After your hit-and-run you go to the grocery store in a different town. No one knows you there. You can buy plum tomatoes and squeeze lemons and compare the prices of bulgar wheat in a place where no one used to rub your belly. You are grateful that the bus goes to this town.
You are sometimes grateful that you survived. Other people didn’t, so gratitude feels like a mandatory emotion at this point. That’s something you think about as you put your items on the conveyor belt and you wonder if the checkout girl can see these thoughts racing through your mind.
“Are you walking or driving,” the bagger asks with concern. You can tell he takes pride in his job. He tosses the lemons from one hand to the next as he ponders which bag to put them in. He wants to know how heavy the bags should be because a walker needs an even distribution of weight, but a driver can test the limits of the bags.

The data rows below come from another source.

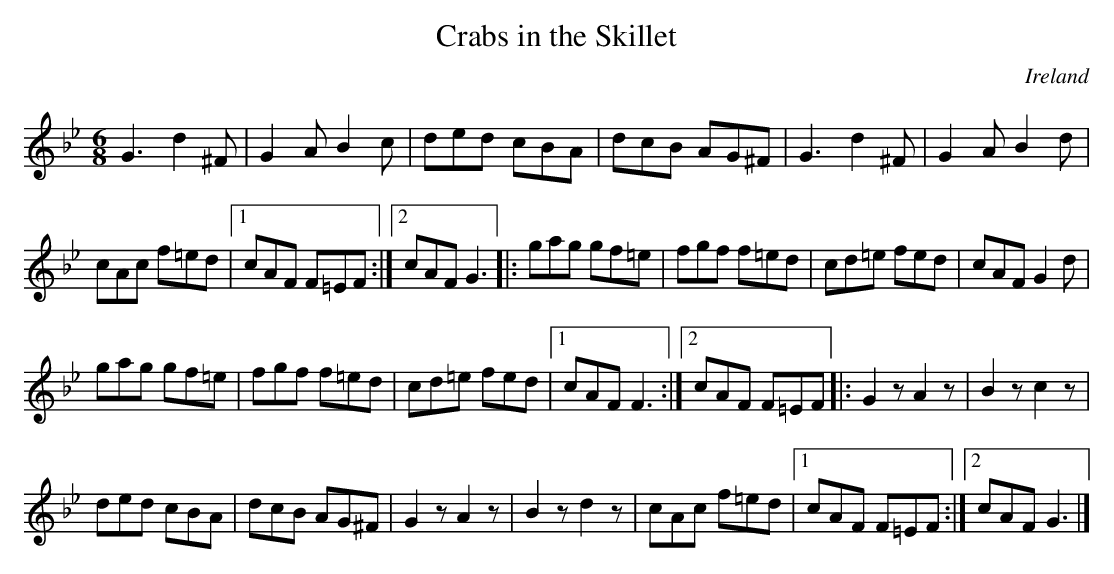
X:1
T:Crabs in the Skillet
O:Ireland
M:6/8
K:Gm
G3 d2^F|G2A B2c|ded cBA|dcB AG^F|\
G3 d2^F|G2A B2d|
cAc f=ed|1 cAF F=EF :|2 cAF G3|:\
gag gf=e|fgf f=ed|cd=e fed|cAF G2d|
gag gf=e|fgf f=ed|cd=e fed\
|1 cAF F3:|2 cAF F=EF|:\
G2z A2z|B2z c2z|
ded cBA|dcB AG^F|\
G2z A2z|B2z d2z|cAc f=ed|1 cAF F=EF :|2 cAF G3|]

“I’m taking the bus,” you say because you are going to start telling the truth and you want to see if he can tell that your license has been suspended. You don’t know if your license is suspended forever, that’s not a question you asked. Forever seems too far away.
As you watch the bagger gently place your twelve eggs in the top, VIP section of the grocery bag, cradled between the bread and the chips, you stare at him and in your mind you confess your sins: “I drank while I was pregnant. I got in a car. Someone was crossing the street. Only I made it to the hospital alive.” It becomes a surrendering chant that you say whenever you get a moment to look at a stranger. You don’t apologize because that would let you off the hook slightly and no one, not even in a nonverbal chant, wants to hear you feeling sorry for yourself.
He looks over at you and you wonder if he can feel your chant, but really he is just giving you the groceries that you paid for. He says come again like he’s in an old-timey movie, a person not of this era or reality. He doesn’t know how bad you are.
The person in the crosswalk, the lovely 24-year-old woman whose obituary said that she volunteered and baked and ran marathons, was a kidney donor. Of course she was. And as you were lying unstable in the hospital, they gave you a kidney, not her kidney, but the kidney of another generous person. That person saved your life so that you can now spend the rest of your years thinking about the body on the pavement that you tried to drive past.
You unload your groceries. He really did a magnificent job bagging. If the bagger knew who you were he would have smashed the eggs underneath the milk and jars of whole tomatoes and told you to never come back.
Everyone used to rub your belly and now you are too ashamed to look at any part of your body. You woke up in the hospital with a hangover and you assumed you gave birth, because that was your next planned trip to such a place. You don’t know who hates you more, her family or your family or your husband.
If your baby was going to be a boy it was going to be named Isaac. If your baby had lived he would have been taken away from you. If your baby had lived he would have grown strong in your belly thanks to the kidney.
When you lost the baby, it was just you again. No one gave up their seat for you on the bus because it’s just you. No one felt a moment of sympathy, no one wished you pulled through because it was just you.
You like to imagine that it was her kidney. You don’t know why that is, but you find yourself rubbing your back and saying hello to her kidney. All you have now is the kidney. This is the only thing you speak lovingly to. You were told that this kidney will keep you alive for five years. The countdown begins.
“Good afternoon, Kidney. What shall I make us for lunch today? Are you hungry? I can make you a snack.”